Quelques lignes, en passant, consacrées à la Révolution cosmopolite, revue bi-mensuelle, organe de la Ligue cosmopolite. Bien que rédigée par des indépendants, cette publication, qui eut deux séries de quelques numéros chacune, est à noter parmi les meilleures qu’ait produites l’anarchie. Le principal rédacteur était Charles Malato, un jeune homme de grand avenir.
Revenons au Révolté, aujourd’hui devenu, pour des raisons financières, la Révolte. Ce journal s’imprime toujours rue Mouffetard. il a gardé sa rédaction primitive : MM. Reclus, Kropotkine et Grave. C’est le moniteur de l’anarchie. C’est en outre un organe de doctrine, écrit par des gens qui savent.
Enfin, dimanche dernier, paraissait le premier numéro du Ça ira. Jusqu’où ça ira-t-il ? C’est le secret de l’imprimeur.
Les hommes de l’anarchie.
Citons rapidement les principaux écrivains et orateurs du parti anarchiste.
En tête,il convient de placer MM. Kropotkine et Reclus. Encore celui-ci n’écrit plus guère. Mais le dernier livre du prince nihiliste : Paroles d’un révolté a fait sensation.
Venait ensuite, naguère, tant comme orateur que comme écrivain, M. Emile Gautier, aujourd’hui rédacteur au Petit Journal (!) et dont la conversion, opérée par M. Ranc, remonte au séjour que fit M. Gautier à Sainte-Pélagie, après sa condamnation à cinq ans de réclusion par les jurés de Lyon (1883). M. Gautier est destiné, prétend-on, à devenir candidat opportuniste en Algérie.
J’ai cité tout à l’heure M. Charles Malato. Bien plus écrivain et conférencier qu’orateur de réunions publiques, M. Malato est un garçon aux allures timides, à la parole hésitante. Il écrit pourtant avec une lucidité admirable. On peut contester ses théories, on ne saurait contester son talent. Vient après Mlle Louise Michel,la «Vierge rouge », l’épouvantail favori dont se servent les journaux réactionnaires pour réclamer des mesures de rigueur et auti-libertaires,
Au demeurant, une femme exaltée, mais instruite, sincère et fort charitable, estimée même de ses adversaires.
Ensuite, c’est la tribu des tribuns populaires : MM. Tortelier, de la chambre syndicale des menuisiers, le plus éloquent de tous; Edouard Devertus, rédacteur au Cri du Peuple, actuellement en prison pour délit de parole ; Alain Gouzien, un tout jeune homme à la parole facile et brutale ; Duprat, Leboucher, des insinuants; Emerv Dufoug, Murjas, des violents ; Rémon, un bilieux et tutti quanti, car ils sont légion les orateurs anarchistes. Malheureusement quantité n’est pas qualité, et, à part ceux que je viens de nommer, le reste est assez médiocre.
Les groupes de Paris
Ce qui égale, ce qui dépasse même 1e nombre des orateurs, c’est le chiffre des groupes anarchistes de Paris et de la banlieue.

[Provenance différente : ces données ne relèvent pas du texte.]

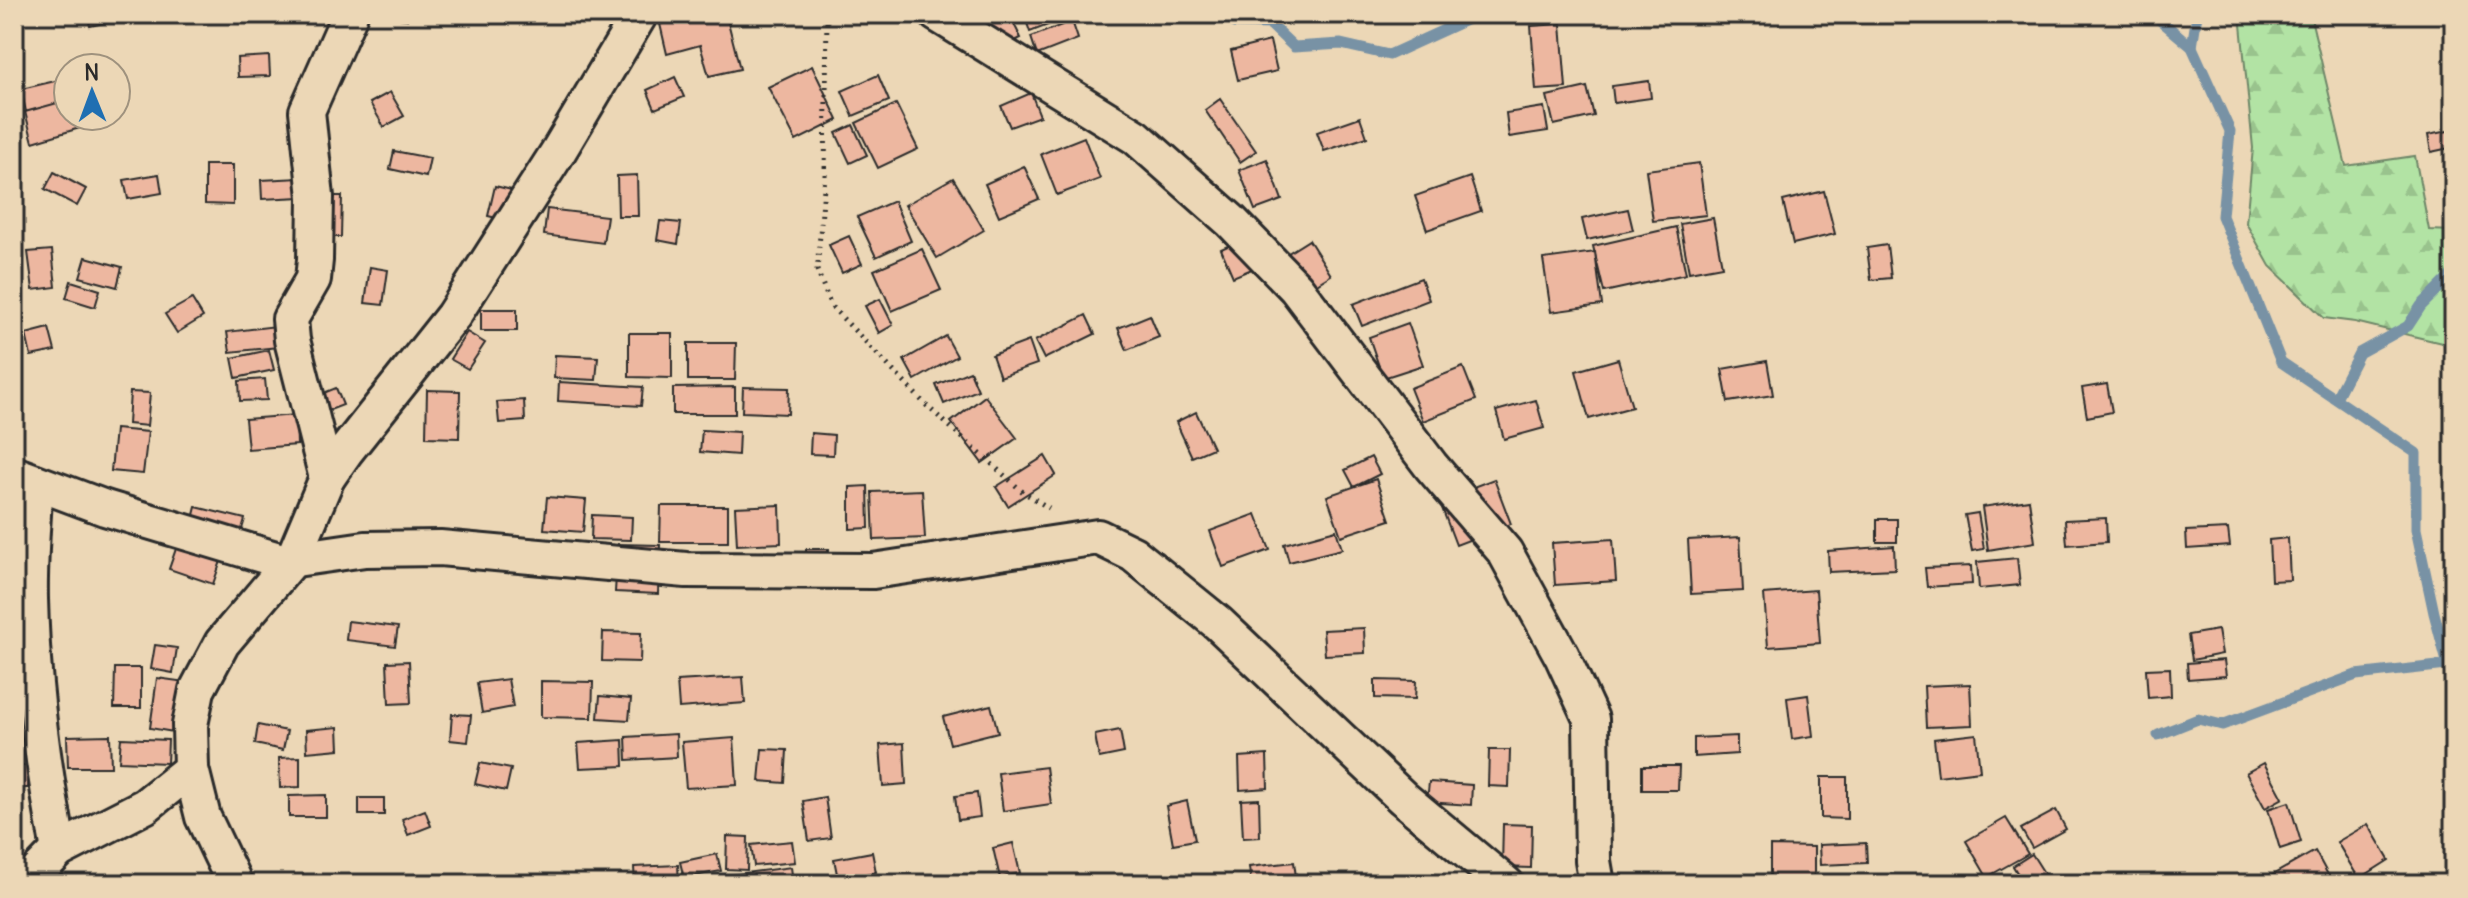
<svg xmlns="http://www.w3.org/2000/svg" width="2468" height="898" font-family="Delius,sans-serif">
  <style>
    .forest { fill: url(#forest-firs); stroke: #6e8768; stroke-width: 2 }
    .lines { fill: none; stroke-linecap: round; stroke-linejoin: round }
    .stream { stroke: #7892a5; stroke-width: 11 }
    .building { fill: #edb7a0; stroke: #2b2b2b; stroke-width: 2 }
    .minor-casing { stroke: #2b2b2b; stroke-width: 40 }
    .path { stroke: #2b2b2b; stroke-width: 5; stroke-dasharray: 2 6; stroke-linecap: butt }
    .minor { stroke: #ecd7b6; stroke-width: 34 }
  </style>
  <defs>
    <pattern id="forest-firs" width="22" height="20" patternUnits="userSpaceOnUse" patternTransform="scale(2)"><rect width="22" height="20" fill="#b2e3a4"/><path d="M5 1l3.5 6h-7zM16 11l3.5 6h-7z" fill="#99c38d"/></pattern>
  </defs>
  <rect width="100%" height="100%" fill="#ecd7b6"/>
  <filter id="ink" filterUnits="userSpaceOnUse"><feTurbulence type="fractalNoise" baseFrequency=".0125" numOctaves="2"/><feDisplacementMap in="SourceGraphic" scale="16" xChannelSelector="R" yChannelSelector="G"/><feConvolveMatrix kernelMatrix="1 2 1 2 8 2 1 2 1" color-interpolation-filters="sRGB"/></filter>
  <g filter="url(#ink)">
    <polygon class="forest" points="2240,14 2310,14 2346,166 2415,156 2429,230 2454,231 2454,346 2355,322 2324,318 2270,266 2246,223 2253,148"/>
    <g class="lines">
      <g class="stream">
        <polyline points="2153,14 2192,47 2230,131 2222,216 2281,362 2416,453 2416,529 2434,613 2454,688"/>
        <polyline points="1234,23 1270,24 1294,47 1341,44 1389,55 1479,14"/>
        <polyline points="2192,47 2197,14"/>
        <polyline points="2336,398 2359,353 2408,326 2421,306 2454,273"/>
        <polyline points="2158,735 2198,719 2222,725 2356,675 2447,665"/>
      </g>
    </g>
    <g class="building">
      <polygon points="87,14 132,14 132,17 90,26"/>
      <polygon points="371,14 407,14 407,19"/>
      <polygon points="700,14 726,14 740,69 709,76 700,45 667,54 660,24"/>
      <polygon points="966,14 1009,14 1021,38 985,56"/>
      <polygon points="1024,14 1064,14 1066,18 1030,32"/>
      <polygon points="1072,21 1078,39 1037,55 1031,37"/>
      <polygon points="1561,24 1566,88 1536,90 1531,26"/>
      <polygon points="1270,41 1277,71 1238,80 1231,51"/>
      <polygon points="269,56 270,76 238,77 237,58"/>
      <polygon points="812,66 838,120 796,141 768,87"/>
      <polygon points="878,75 889,101 853,116 842,91"/>
      <polygon points="675,77 684,97 655,109 647,90"/>
      <polygon points="68,78 68,102 26,112 21,89"/>
      <polygon points="1649,81 1651,98 1614,103 1612,86"/>
      <polygon points="1587,87 1594,116 1554,125 1547,96"/>
      <polygon points="390,92 404,116 384,127 370,103"/>
      <polygon points="1031,93 1040,116 1010,127 1001,106"/>
      <polygon points="1220,99 1256,151 1240,162 1205,110"/>
      <polygon points="68,100 68,116 90,116 93,124 33,142 25,112"/>
      <polygon points="896,104 918,149 878,168 856,123"/>
      <polygon points="1544,107 1548,131 1509,137 1506,113"/>
      <polygon points="1360,117 1367,137 1324,151 1317,132"/>
      <polygon points="853,125 867,155 850,163 836,133"/>
      <polygon points="2453,130 2454,147 2431,152 2428,135"/>
      <polygon points="1084,137 1100,179 1057,195 1041,154"/>
      <polygon points="394,151 430,158 426,177 390,169"/>
      <polygon points="1267,159 1282,200 1255,210 1239,170"/>
      <polygon points="1699,163 1706,215 1653,221 1646,170"/>
      <polygon points="205,165 233,165 233,205 205,204"/>
      <polygon points="1024,166 1039,199 999,216 985,184"/>
      <polygon points="54,172 86,189 77,206 45,189"/>
      <polygon points="159,174 162,193 128,199 124,180"/>
      <polygon points="637,175 638,216 618,216 617,176"/>
      <polygon points="1470,177 1481,211 1427,230 1415,196"/>
      <polygon points="300,178 301,197 262,199 261,180"/>
      <polygon points="953,178 984,230 937,258 905,205"/>
      <polygon points="495,186 516,191 509,221 488,216"/>
      <polygon points="1824,191 1835,234 1793,244 1783,201"/>
      <polygon points="321,196 342,196 341,237 320,237"/>
      <polygon points="894,201 911,241 876,257 857,217"/>
      <polygon points="547,209 607,216 603,243 544,235"/>
      <polygon points="1628,209 1633,230 1587,240 1582,219"/>
      <polygon points="1713,218 1722,266 1689,272 1680,224"/>
      <polygon points="660,221 681,223 678,244 657,240"/>
      <polygon points="1676,227 1686,274 1604,292 1593,246"/>
      <polygon points="849,236 862,264 842,273 829,245"/>
      <polygon points="1309,240 1331,275 1307,290 1285,255"/>
      <polygon points="1239,241 1252,269 1233,277 1221,249"/>
      <polygon points="1887,245 1891,278 1871,280 1867,248"/>
      <polygon points="922,249 941,290 892,311 874,270"/>
      <polygon points="52,250 56,287 33,290 28,252"/>
      <polygon points="1595,252 1602,305 1551,312 1543,259"/>
      <polygon points="86,257 122,267 117,287 80,277"/>
      <polygon points="370,267 388,270 383,305 365,303"/>
      <polygon points="1421,278 1429,300 1362,326 1353,304"/>
      <polygon points="71,281 100,290 95,307 66,298"/>
      <polygon points="192,299 203,317 177,333 165,314"/>
      <polygon points="880,299 893,325 879,333 865,306"/>
      <rect x="481" y="309" width="36" height="22"/>
      <polygon points="1086,315 1095,334 1044,359 1035,341"/>
      <polygon points="1150,315 1159,337 1127,350 1118,328"/>
      <polygon points="1408,323 1423,365 1383,378 1369,337"/>
      <polygon points="276,326 278,347 230,352 227,332"/>
      <polygon points="49,328 55,351 31,356 26,334"/>
      <polygon points="467,332 485,343 468,369 450,359"/>
      <polygon points="629,333 672,333 672,378 629,377"/>
      <polygon points="946,336 957,356 915,380 904,360"/>
      <polygon points="1029,341 1037,364 1000,377 992,355"/>
      <polygon points="688,343 736,343 735,380 688,380"/>
      <polygon points="269,350 274,370 236,378 232,358"/>
      <polygon points="555,355 598,357 596,380 554,378"/>
      <polygon points="1618,359 1632,407 1589,419 1576,371"/>
      <polygon points="1767,361 1773,395 1728,402 1722,369"/>
      <polygon points="1463,367 1476,400 1423,421 1410,388"/>
      <polygon points="970,371 978,390 944,404 936,385"/>
      <polygon points="265,379 267,400 240,401 239,381"/>
      <polygon points="559,382 643,387 641,406 558,401"/>
      <polygon points="2107,384 2112,412 2087,417 2082,388"/>
      <polygon points="735,387 735,414 673,414 673,388"/>
      <polygon points="743,387 789,388 788,414 742,412"/>
      <polygon points="336,388 343,405 317,415 311,398"/>
      <polygon points="427,390 460,391 459,438 426,437"/>
      <polygon points="130,392 150,393 147,426 128,424"/>
      <polygon points="985,396 1017,438 982,463 951,422"/>
      <polygon points="524,400 525,421 499,423 497,402"/>
      <polygon points="1536,400 1544,428 1504,439 1496,411"/>
      <polygon points="1196,412 1213,448 1192,457 1176,422"/>
      <polygon points="296,415 297,445 248,449 245,419"/>
      <polygon points="115,429 148,432 143,474 111,471"/>
      <polygon points="702,430 739,432 738,455 700,452"/>
      <polygon points="811,433 834,435 833,455 810,454"/>
      <polygon points="1045,456 1056,475 1008,506 996,487"/>
      <polygon points="1371,457 1380,474 1354,487 1345,470"/>
      <polygon points="1376,479 1390,520 1341,536 1327,496"/>
      <polygon points="1494,479 1511,524 1456,545 1439,500"/>
      <polygon points="868,486 869,528 850,529 850,487"/>
      <polygon points="922,490 925,538 874,540 872,492"/>
      <polygon points="547,497 586,500 583,532 544,529"/>
      <polygon points="2029,500 2035,542 1988,550 1982,507"/>
      <polygon points="780,505 781,543 737,545 735,507"/>
      <polygon points="661,506 728,506 728,542 660,542"/>
      <polygon points="196,507 245,519 239,539 191,527"/>
      <polygon points="1978,513 1984,549 1972,551 1965,515"/>
      <polygon points="1256,514 1270,550 1223,567 1210,531"/>
      <polygon points="592,515 632,517 631,540 591,539"/>
      <polygon points="2106,518 2107,542 2067,545 2065,520"/>
      <rect x="1877" y="519" width="20" height="23"/>
      <polygon points="2228,529 2230,546 2187,549 2186,531"/>
      <polygon points="1336,530 1342,549 1289,562 1284,544"/>
      <polygon points="1740,537 1743,591 1691,594 1688,540"/>
      <polygon points="2288,538 2290,580 2271,581 2269,540"/>
      <polygon points="1613,539 1616,581 1555,585 1552,543"/>
      <polygon points="178,543 222,558 213,584 169,569"/>
      <polygon points="618,544 660,545 658,594 615,592"/>
      <polygon points="1894,546 1895,569 1829,572 1828,551"/>
      <rect x="806" y="549" width="23" height="22"/>
      <polygon points="2017,558 2020,585 1979,589 1977,562"/>
      <polygon points="1971,566 1972,584 1927,587 1925,568"/>
      <polygon points="1816,590 1820,643 1768,647 1764,594"/>
      <polygon points="348,621 398,627 395,646 346,640"/>
      <polygon points="1364,628 1365,653 1325,655 1323,630"/>
      <polygon points="2218,630 2222,654 2192,660 2188,635"/>
      <polygon points="603,632 641,633 640,662 602,661"/>
      <polygon points="155,645 177,648 173,673 151,669"/>
      <polygon points="2224,660 2226,676 2188,679 2187,663"/>
      <polygon points="409,661 411,703 389,704 387,662"/>
      <polygon points="115,668 141,668 141,708 114,708"/>
      <polygon points="2170,668 2171,696 2148,698 2146,669"/>
      <polygon points="743,677 745,703 679,708 677,681"/>
      <polygon points="157,678 193,683 185,734 150,728"/>
      <polygon points="508,679 513,707 482,713 477,683"/>
      <polygon points="1375,680 1416,681 1415,699 1375,698"/>
      <polygon points="541,681 593,682 592,718 541,717"/>
      <polygon points="1970,684 1972,725 1926,727 1924,686"/>
      <polygon points="1808,695 1813,736 1792,739 1787,698"/>
      <polygon points="600,696 631,699 629,720 598,718"/>
      <polygon points="991,705 998,732 950,744 943,717"/>
      <polygon points="452,714 471,715 468,742 450,740"/>
      <polygon points="258,725 287,731 283,750 255,744"/>
      <polygon points="338,727 339,749 307,752 306,730"/>
      <polygon points="1120,730 1124,753 1099,758 1095,735"/>
      <polygon points="676,734 677,757 627,760 626,737"/>
      <polygon points="1976,734 1980,771 1938,776 1934,739"/>
      <polygon points="110,735 111,767 68,767 67,736"/>
      <polygon points="1737,736 1737,754 1694,757 1694,738"/>
      <polygon points="121,738 168,740 167,763 119,761"/>
      <polygon points="734,738 737,785 686,788 682,742"/>
      <polygon points="623,740 624,766 580,768 578,743"/>
      <polygon points="904,743 906,784 883,786 880,745"/>
      <polygon points="762,749 787,750 785,783 759,781"/>
      <polygon points="1489,750 1510,750 1509,787 1488,786"/>
      <polygon points="1267,755 1268,788 1240,790 1239,757"/>
      <polygon points="300,757 300,787 280,788 279,758"/>
      <polygon points="480,763 511,769 506,791 475,784"/>
      <polygon points="2264,763 2283,798 2265,808 2246,773"/>
      <polygon points="14,766 29,766 28,788 14,788"/>
      <polygon points="1642,766 1679,766 1678,790 1642,790"/>
      <polygon points="1046,767 1051,804 1003,811 998,773"/>
      <polygon points="1821,777 1847,777 1847,819 1821,818"/>
      <polygon points="1429,782 1472,785 1471,805 1427,802"/>
      <polygon points="977,793 980,817 958,820 955,796"/>
      <polygon points="326,795 326,817 289,817 289,796"/>
      <polygon points="825,797 831,838 809,841 803,801"/>
      <rect x="359" y="798" width="25" height="17"/>
      <polygon points="1259,799 1260,837 1243,838 1241,800"/>
      <polygon points="1187,801 1195,840 1173,844 1166,806"/>
      <polygon points="2289,802 2301,842 2280,849 2268,809"/>
      <polygon points="425,810 431,826 408,835 402,819"/>
      <polygon points="2056,810 2066,829 2032,848 2021,829"/>
      <polygon points="2006,818 2028,854 1987,877 1966,841"/>
      <polygon points="1503,824 1532,825 1531,868 1502,867"/>
      <polygon points="2368,824 2389,860 2359,879 2337,842"/>
      <polygon points="727,836 748,837 747,870 726,869"/>
      <polygon points="792,841 795,862 754,866 751,845"/>
      <polygon points="1013,843 1020,873 1000,878 993,848"/>
      <polygon points="1866,843 1867,863 1820,865 1819,845"/>
      <polygon points="1770,846 1814,847 1814,884 1770,884"/>
      <polygon points="2315,851 2333,884 2273,884 2269,877"/>
      <polygon points="872,852 876,872 838,879 834,859"/>
      <polygon points="717,854 721,871 684,878 680,862"/>
      <polygon points="2032,854 2051,884 2024,884 2013,866"/>
      <polygon points="1294,862 1297,884 1251,884 1249,867"/>
      <polygon points="678,865 679,884 635,884 634,867"/>
      <polygon points="791,867 793,883 731,884 730,875"/>
      <polygon points="1071,877 1073,884 1043,884"/>
    </g>
    <g class="lines">
      <defs>
        <g id="minor">
          <polyline points="937,14 1136,137 1231,221 1296,288 1431,466 1505,552 1562,656 1591,719 1593,861 1597,884"/>
          <polyline points="14,474 105,508 282,561 365,549 440,548 686,570 873,571 1098,537 1133,554 1218,623 1403,798 1506,884"/>
          <polyline points="327,478 292,340 290,319 313,279 315,260 316,197 307,111 350,14"/>
          <path d="M35,482C33,520 29,560 30,599C32,683 43,767 59,850"/>
          <polyline points="26,884 59,850 145,806 191,769"/>
          <polyline points="235,884 203,817 191,769 190,725 197,690 222,643 293,559 327,478 345,452 453,316 558,152 640,14"/>
        </g>
      </defs>
      <use href="#minor" class="minor-casing"/>
      <polyline class="path" points="827,14 825,176 817,270 831,306 927,406 1023,492 1049,508"/>
      <use href="#minor" class="minor"/>
    </g>
  </g>
  <rect width="2468" height="898" fill="none" stroke="#ecd7b6" stroke-width="48"/>
  <rect x="24" y="24" width="2420" height="850" fill="none" stroke="#2b2b2b" stroke-width="3" filter="url(#ink)"/>
  <g transform="translate(92 92) rotate(359)"><circle r="38" fill="#ecd7b6" stroke="#9f927e" stroke-width="2"/>
  <path d="M0-6L14 30L0 20L-14 30Z" fill="#1f6fb2"/>
  <text y="-12" font-size="22" font-weight="bold" text-anchor="middle" fill="#2b2b2b">N</text>
  </g>
</svg>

On appelle groupe, en langage anarchiste, un noyau de quelques « compagnons » généralement voisins, professant mêmes idées et mêmes doctrines et profitant de cet accident pour réunir se hebdomadairement devant quelques litres à seize, afin d’étudier les moyens de régénérer la société, après qu’on aura passé fer et feu sur sa gangrène.
Pour un groupe ordinaire, il fallait autre fois un minimum de trois personnes : un président, un trésorier, un secrétaire. Les anarchistes ont rendu paire la trinité fatidique en supprimant le président. Il suffit à présent d’être deux pour fonder un groupe.
On comprend qu’avec de telles facilités, la denrée-groupe abonde sur la marché.
Quelle que soit l’opinion qu’on ait des anarchistes, de leurs théories et de leur propagande « par le fait », on est oblige de reconnaître chez la plupart d’entre eux une grande sincérité et surtout une grande bravoure.
Toujours prêts à payer de leur personne dans les manifestations de la rue, ils ont souvent maille à partir avec la police, qui se venge en encombrant leurs groupes de ses mouchards et de ses agent- provocateurs.
La déplorable affaire du Père-Lachaise en est une preuve de plus.